La cause politique des Portugais de l’étranger est une cause majeure car celle-ci pose sans cesse des questions nouvelles à la démocratie, à sa représentativité, à ses institutions, aux droits fondamentaux de chacun.e. L’existence de plusieurs millions d’entre eux ont encouragé des femmes et des hommes politiques à repenser l’envergure de leur propre pays, notamment en garantissant de nouveaux droits dont le recensement automatique et le droit de vote postal récemment. Mais encore? L’adage populaire français aura-t-il raison, cette fois-ci, de notre goût de l’universel: loin des yeux, loin du cœur?

Le degré de participation de ces «luso-multiples» de l’étranger à ce scrutin proportionnel, leur choix d’ici a couple of days seront décisifs et sans équivoque. Mieux, gageons qu’elle soit identique à celle des votes continentaux: donner une opportunité rare à António Costa de dépasser les mécaniques politiciennes pour ouvrir un horizon plus large à chaque membre de cette Nation éparse et cosmopolitique, de sortir de la pandémie et de faire en sorte que chacun.e saisisse, à nouveau, toutes les mêmes chances d’émancipation.

António Costa n’a jamais manqué aucun combat.
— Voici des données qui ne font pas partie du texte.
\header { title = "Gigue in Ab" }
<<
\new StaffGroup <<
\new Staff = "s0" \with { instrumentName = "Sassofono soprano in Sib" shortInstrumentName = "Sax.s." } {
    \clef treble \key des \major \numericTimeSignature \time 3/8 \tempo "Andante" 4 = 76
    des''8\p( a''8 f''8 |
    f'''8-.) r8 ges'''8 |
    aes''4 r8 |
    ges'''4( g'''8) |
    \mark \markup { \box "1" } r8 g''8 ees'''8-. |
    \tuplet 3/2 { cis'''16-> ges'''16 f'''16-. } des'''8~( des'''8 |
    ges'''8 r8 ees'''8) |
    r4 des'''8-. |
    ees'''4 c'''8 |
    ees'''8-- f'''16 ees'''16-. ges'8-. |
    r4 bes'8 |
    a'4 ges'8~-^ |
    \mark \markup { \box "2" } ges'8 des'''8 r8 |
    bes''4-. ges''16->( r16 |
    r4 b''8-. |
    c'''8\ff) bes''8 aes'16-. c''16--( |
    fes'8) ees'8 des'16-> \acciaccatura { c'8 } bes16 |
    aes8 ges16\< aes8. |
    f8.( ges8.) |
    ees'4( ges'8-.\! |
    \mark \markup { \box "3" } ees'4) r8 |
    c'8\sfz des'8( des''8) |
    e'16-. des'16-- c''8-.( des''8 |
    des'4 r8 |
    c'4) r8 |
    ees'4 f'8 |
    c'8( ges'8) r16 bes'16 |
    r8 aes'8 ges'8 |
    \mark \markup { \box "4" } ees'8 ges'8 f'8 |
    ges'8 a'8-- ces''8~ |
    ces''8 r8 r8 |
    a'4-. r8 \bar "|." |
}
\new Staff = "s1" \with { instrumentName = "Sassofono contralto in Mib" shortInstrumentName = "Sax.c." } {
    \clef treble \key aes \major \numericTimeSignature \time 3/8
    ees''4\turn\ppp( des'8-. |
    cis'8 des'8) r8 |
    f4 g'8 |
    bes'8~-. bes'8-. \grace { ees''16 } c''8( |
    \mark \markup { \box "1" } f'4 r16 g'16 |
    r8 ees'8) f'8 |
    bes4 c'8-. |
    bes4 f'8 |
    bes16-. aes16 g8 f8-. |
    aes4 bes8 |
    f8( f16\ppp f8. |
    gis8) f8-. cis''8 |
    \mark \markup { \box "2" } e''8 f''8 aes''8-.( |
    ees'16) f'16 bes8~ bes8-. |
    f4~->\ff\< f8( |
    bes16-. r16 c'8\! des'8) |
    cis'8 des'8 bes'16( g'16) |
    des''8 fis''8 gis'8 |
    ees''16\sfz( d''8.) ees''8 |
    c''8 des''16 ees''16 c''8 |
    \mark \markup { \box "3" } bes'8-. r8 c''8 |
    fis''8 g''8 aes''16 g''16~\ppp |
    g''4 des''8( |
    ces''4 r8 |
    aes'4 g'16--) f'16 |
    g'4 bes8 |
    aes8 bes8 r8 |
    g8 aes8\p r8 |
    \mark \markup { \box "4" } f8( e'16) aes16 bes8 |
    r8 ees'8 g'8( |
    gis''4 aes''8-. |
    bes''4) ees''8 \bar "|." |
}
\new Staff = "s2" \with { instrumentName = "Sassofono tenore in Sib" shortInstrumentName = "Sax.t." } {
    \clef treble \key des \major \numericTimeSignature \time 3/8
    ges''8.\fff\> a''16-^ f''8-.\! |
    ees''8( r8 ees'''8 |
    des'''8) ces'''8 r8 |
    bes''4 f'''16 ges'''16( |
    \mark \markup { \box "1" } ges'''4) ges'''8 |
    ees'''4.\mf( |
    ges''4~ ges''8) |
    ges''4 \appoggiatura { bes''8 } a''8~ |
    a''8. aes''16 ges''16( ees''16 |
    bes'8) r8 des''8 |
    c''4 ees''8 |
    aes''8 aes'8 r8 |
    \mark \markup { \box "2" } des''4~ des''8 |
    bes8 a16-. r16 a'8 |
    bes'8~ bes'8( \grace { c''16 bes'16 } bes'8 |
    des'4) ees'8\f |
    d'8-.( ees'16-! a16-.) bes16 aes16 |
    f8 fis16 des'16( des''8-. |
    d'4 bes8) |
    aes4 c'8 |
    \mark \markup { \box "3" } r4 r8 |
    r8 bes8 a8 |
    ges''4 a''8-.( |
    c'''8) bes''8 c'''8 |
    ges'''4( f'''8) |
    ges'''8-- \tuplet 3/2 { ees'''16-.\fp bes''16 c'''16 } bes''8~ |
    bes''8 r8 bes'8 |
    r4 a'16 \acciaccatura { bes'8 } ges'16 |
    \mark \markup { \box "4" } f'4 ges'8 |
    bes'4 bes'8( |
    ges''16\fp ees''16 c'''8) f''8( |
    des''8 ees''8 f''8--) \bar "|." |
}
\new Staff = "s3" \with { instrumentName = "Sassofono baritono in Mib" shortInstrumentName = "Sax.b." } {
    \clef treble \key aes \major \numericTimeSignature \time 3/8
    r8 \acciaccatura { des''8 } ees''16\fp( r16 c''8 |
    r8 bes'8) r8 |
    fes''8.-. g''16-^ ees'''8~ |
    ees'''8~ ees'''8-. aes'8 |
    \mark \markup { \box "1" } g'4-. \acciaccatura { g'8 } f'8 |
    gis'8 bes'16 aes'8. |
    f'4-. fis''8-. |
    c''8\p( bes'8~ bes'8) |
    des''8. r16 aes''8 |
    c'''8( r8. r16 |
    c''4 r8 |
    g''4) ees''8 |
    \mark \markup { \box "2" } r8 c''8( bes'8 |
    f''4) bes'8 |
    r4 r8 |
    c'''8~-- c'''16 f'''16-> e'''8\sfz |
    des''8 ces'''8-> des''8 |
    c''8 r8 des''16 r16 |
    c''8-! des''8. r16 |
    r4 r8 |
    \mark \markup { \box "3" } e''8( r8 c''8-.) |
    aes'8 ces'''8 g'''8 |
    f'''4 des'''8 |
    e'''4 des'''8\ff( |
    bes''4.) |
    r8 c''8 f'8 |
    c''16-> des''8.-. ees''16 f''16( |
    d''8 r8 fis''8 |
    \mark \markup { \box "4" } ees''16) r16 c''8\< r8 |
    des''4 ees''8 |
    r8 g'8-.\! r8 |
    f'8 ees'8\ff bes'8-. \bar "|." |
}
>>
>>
Rien ne devrait venir perturber la vision éclairée de l’avenir défendu par cet homme qui sait que «la majorité absolue n’est pas le pouvoir absolu», ni même la volonté populaire qui le confirme parfaitement dans ses responsabilités.
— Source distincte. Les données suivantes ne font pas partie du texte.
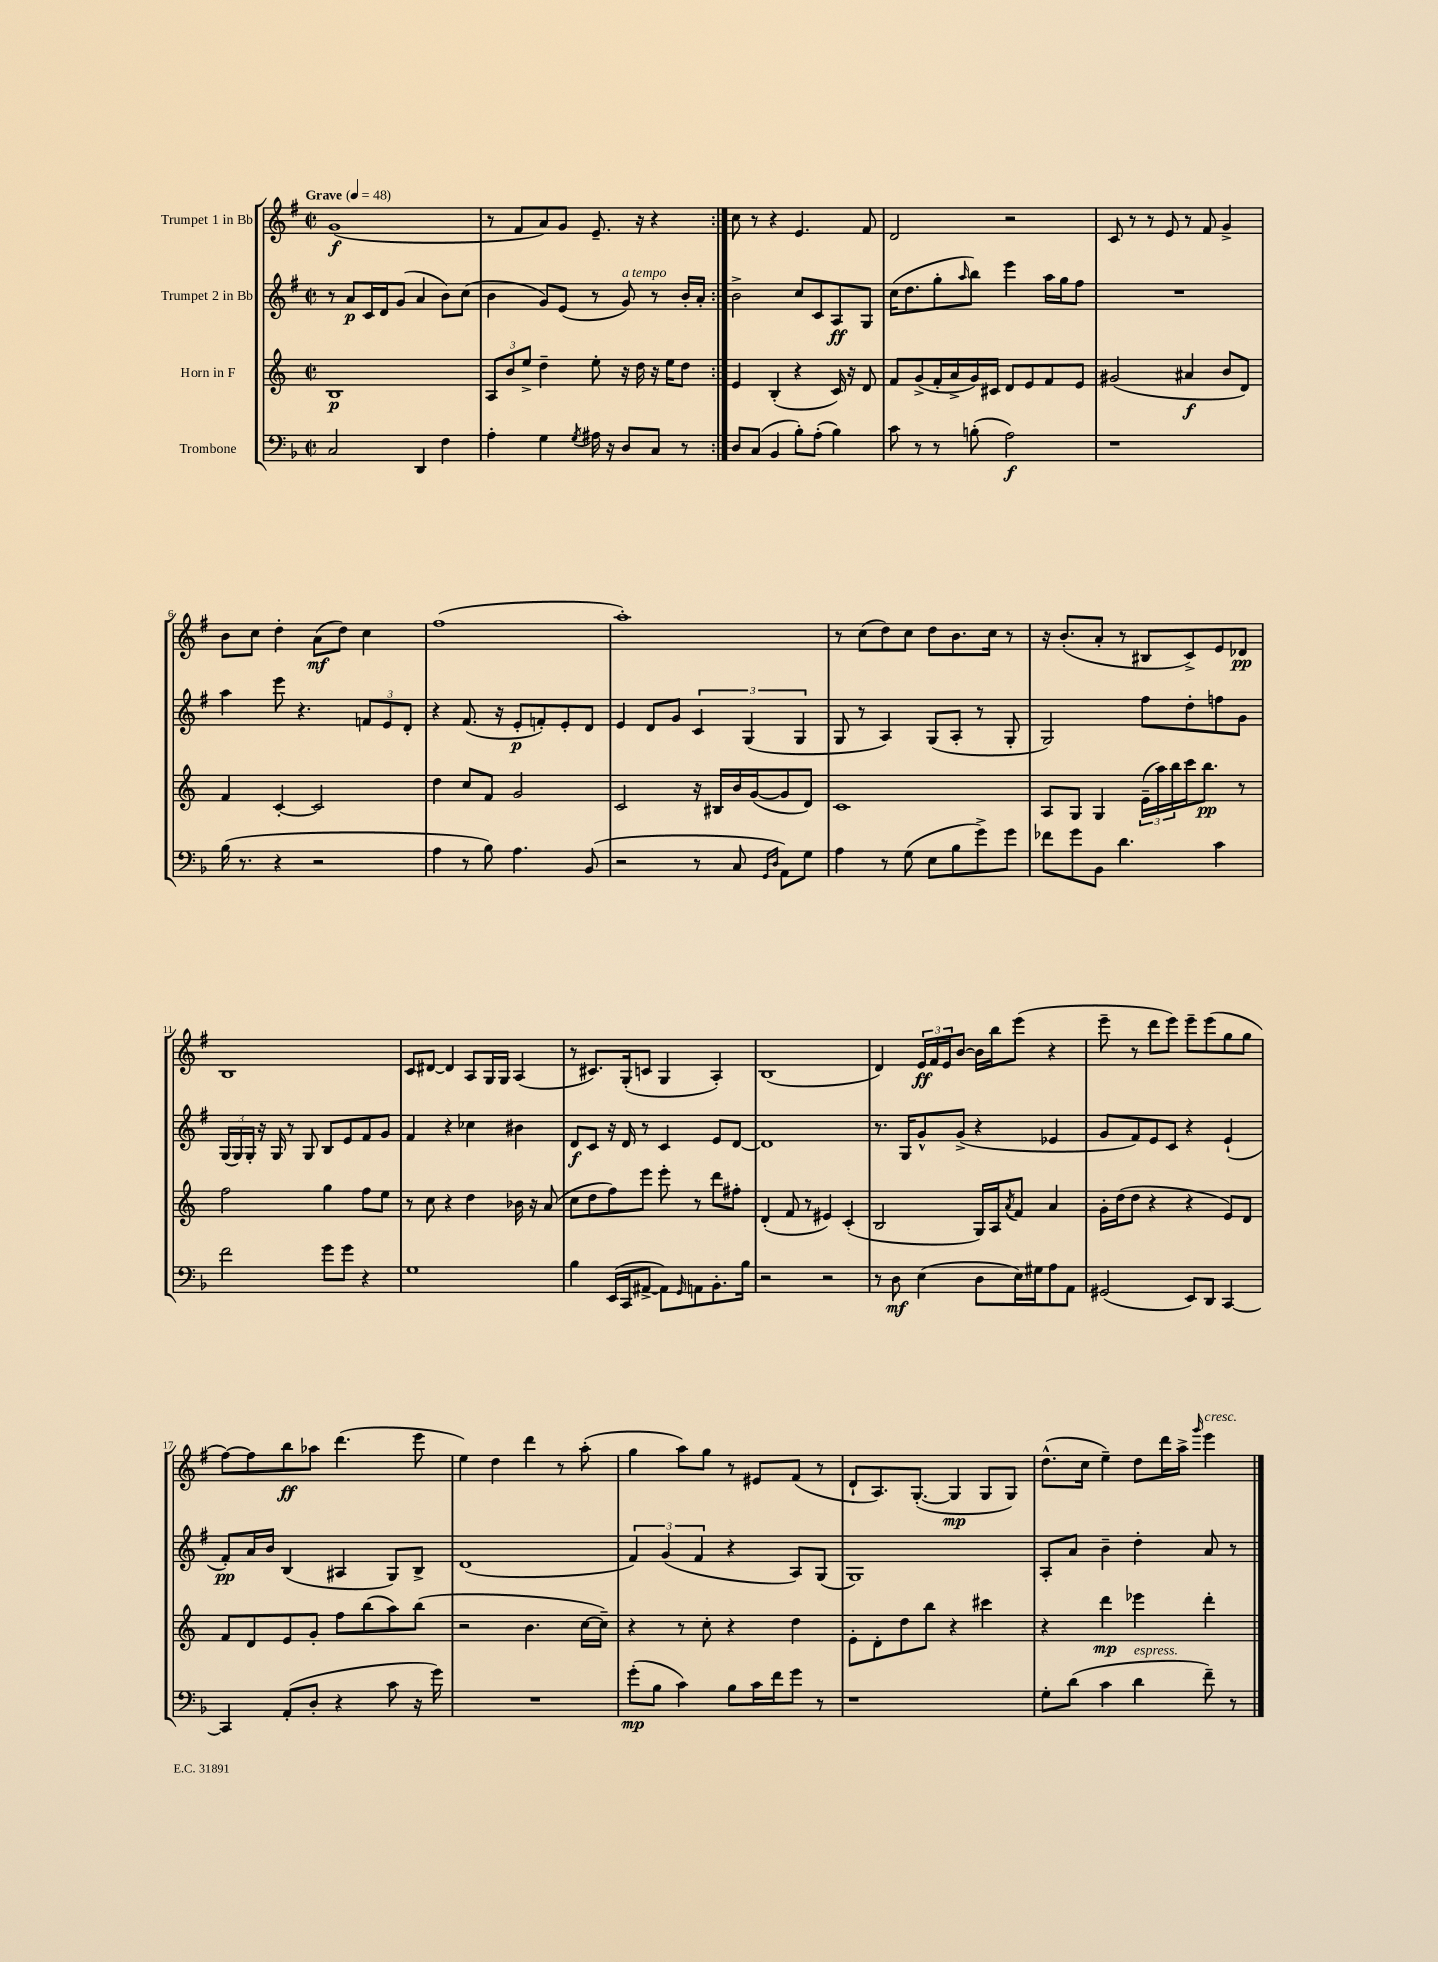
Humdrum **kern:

**kern	**kern	**kern	**kern
*staff4	*staff3	*staff2	*staff1
*clefF4	*clefG2	*clefG2	*clefG2
*k[b-]	*k[]	*k[f#]	*k[f#]
*M2/2	*M2/2	*M2/2	*M2/2
*met(c|)	*met(c|)	*met(c|)	*met(c|)
*MM48	*MM48	*MM48	*MM48
2C	1B	8r	(1g
.	.	8a	.
.	.	16c	.
.	.	16d	.
.	.	(8g	.
4DD	.	4a	.
4F	.	8b)	.
.	.	(8cc	.
=	=	=	=
4A'	12A	4b	8r
.	12b	.	.
.	.	.	8f#
.	12ee^	.	.
4G	4dd~	8g)	8a)
.	.	(8e	8g
8qG	.	.	.
16A#	8ee'	8r	8.e~
16r	.	.	.
8D	16r	8g)	.
.	16dd	.	16r
8C	16r	8r	4r
.	16ee	.	.
8r	8dd	16b'	.
.	.	16a'	.
=:|!	=:|!	=:|!	=:|!
8D	4e	2b^	8cc
(8C	.	.	8r
4BB-	(4B'	.	4r
8B-')	4r	8cc	4.e
(8A'	.	8c	.
4B-)	16c)	8A	.
.	16r	.	.
.	8d	8G	8f#
=	=	=	=
8c	8f	(16cc	2d
.	.	8.dd	.
8r	(8g^	.	.
8r	16f'	8gg'	.
.	16a^	.	.
.	.	16qqaa	.
(8B'	16g)	8bb)	.
.	16c#	.	.
2A)	8d	4eee	2r
.	8e	.	.
.	8f	16aa	.
.	.	16gg	.
.	8e	8ff#	.
=	=	=	=
1r	(2g#	1r	8c
.	.	.	8r
.	.	.	8r
.	.	.	8e
.	4a#	.	8r
.	.	.	8f#
.	8b	.	4g^
.	8d)	.	.
=	=	=	=
(16B-	4f	4aa	8b
8.r	.	.	.
.	.	.	8cc
4r	[4c'	8eee	4dd'
.	.	4.r	.
2r	2c]	.	(8a
.	.	.	8dd)
.	.	12f	4cc
.	.	12e	.
.	.	12d'	.
=	=	=	=
4A	4dd	4r	(1ff#
8r	8cc	(8.f#	.
8B-)	8f	.	.
.	.	16r	.
4.A	2g	8e'	.
.	.	8f')	.
.	.	8e'	.
(8BB-	.	8d	.
=	=	=	=
2r	2c	4e	1aa')
.	.	8d	.
.	.	8g	.
8r	16r	6c	.
.	16B#	.	.
8C	16b	.	.
.	.	(6G	.
.	([16g	.	.
16qqGG	.	.	.
16qqD	.	.	.
8AA)	8g]	.	.
.	.	6G	.
8G	8d)	.	.
=	=	=	=
4A	1c	8G	8r
.	.	8r	(8cc
8r	.	4A)	8dd)
(8G	.	.	8cc
8E	.	(8G	8dd
8B-	.	8A'	8.b
8g^)	.	8r	.
.	.	.	16cc
8g	.	8G'	8r
=	=	=	=
8f-	8A	2G)	16r
.	.	.	(8.b'
8g	8G	.	.
8BB-	4G	.	8a'
4.d	.	.	8r
.	(24e~	8ff#	8B#
.	24aa)	.	.
.	24bb	.	.
.	16ccc	8dd'	8c^)
.	8.bb	.	.
4c	.	8ff	8e
.	8r	8g	8d-
=	=	=	=
2f	2ff	(24G	1B
.	.	24G)	.
.	.	24G'	.
.	.	16r	.
.	.	16G	.
.	.	8r	.
.	.	8G	.
8g	4gg	8B	.
8g	.	8e	.
4r	8ff	8f#	.
.	8ee	8g	.
=	=	=	=
1G	8r	4f#	8c
.	8cc	.	[8d#
.	4r	4r	4d#]
.	4dd	4cc-	8A
.	.	.	16G
.	.	.	16G
.	16b-	4b#	(4A
.	16r	.	.
.	(8a	.	.
=	=	=	=
4B-	8cc	8d	8r
.	8dd	8c	8.c#)
(16EE	8ff)	16r	.
16CC	.	16d	(16G'
[8AA#^	8eee	8r	8c
8AA#])	8eee'	4c	4G
16qqGG	.	.	.
8AA	8r	.	.
8.BB-'	8ddd	8e	4A')
.	8ff#'	[8d	.
16B-	.	.	.
=	=	=	=
2r	(4d'	1d]	(1B
.	8f	.	.
.	8r	.	.
2r	4e#)	.	.
.	(4c'	.	.
=	=	=	=
8r	2B	8.r	4d)
8D	.	.	.
.	.	16G	.
(4E	.	8g^^	24e
.	.	.	24f#
.	.	.	24e
.	.	(8g^	[8b
8D	16G)	4r	16b]
.	16A	.	16bb
.	8qa	.	.
16E)	8f	.	(8eee
16G#	.	.	.
8A	4a	4e-	4r
8AA	.	.	.
=	=	=	=
(2GG#	16g'	8g	8eee~
.	(16dd	.	.
.	8dd	8f#)	8r
.	4r	8e	8ddd
.	.	8c	8eee)
8EE)	4r	4r	8eee~
8DD	.	.	(8eee
[4CC	8e)	(4e`	8gg
.	8d	.	8gg
=	=	=	=
4CC]	8f	8f#')	[8ff#)
.	8d	16a	8ff#]
.	.	16b	.
(8AA'	8e	(4B	8bb
8D'	8g'	.	8aa-
4r	8ff	4A#	(4.ddd
.	(8bb	.	.
8c	8aa)	8G)	.
16r	(8bb	8B^	8eee
16g)	.	.	.
=	=	=	=
1r	2r	(1d	4ee)
.	.	.	4dd
.	4.b	.	4ddd
.	.	.	8r
.	[16cc	.	(8aa'
.	16cc~])	.	.
=	=	=	=
(8g'	4r	6f#)	4gg
8B-	.	.	.
.	.	(6g	.
4c)	8r	.	8aa)
.	.	6f#	.
.	8cc'	.	8gg
8B-	4r	4r	8r
16c	.	.	8e#
16f	.	.	.
8g	4dd	8A)	(8f#
8r	.	(8G	8r
=	=	=	=
1r	8e'	1G)	8d`
.	8d'	.	8.A)
.	8dd	.	.
.	.	.	([8.G'
.	8bb	.	.
.	4r	.	4G]
.	4ccc#	.	8G
.	.	.	8G)
=	=	=	=
8G'	4r	8A'	(8.dd^^
(8d	.	8a	.
.	.	.	16cc
4c	4ddd	4b~	4ee~)
4d	4eee-	4dd'	8dd
.	.	.	16ddd
.	.	.	16aa^
.	.	.	16qqggg
8f~)	4ddd'	8a	4eee
8r	.	8r	.
==	==	==	==
*-	*-	*-	*-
Séquence électorale exemplaire. Jour heureux. Que d’autres viennent au Portugal, et partout en Europe, chargés d’espoir, même celui de croire que Dieu ne dort pas.

 

Notes:

(1) En portugais: Dieu ne dort pas, adage populaire.

(2) Rejet du budget en portugais.

(3) Guerre éclair (en allemand), référence à un épisode de la II Guerre mondiale.

(4) Les yeux dans les yeux, en portugais.

(5) Littéralement: ça suffit! Parti portugais d’extrême droite.

(6) Le Parti des Animaux et de la Nature.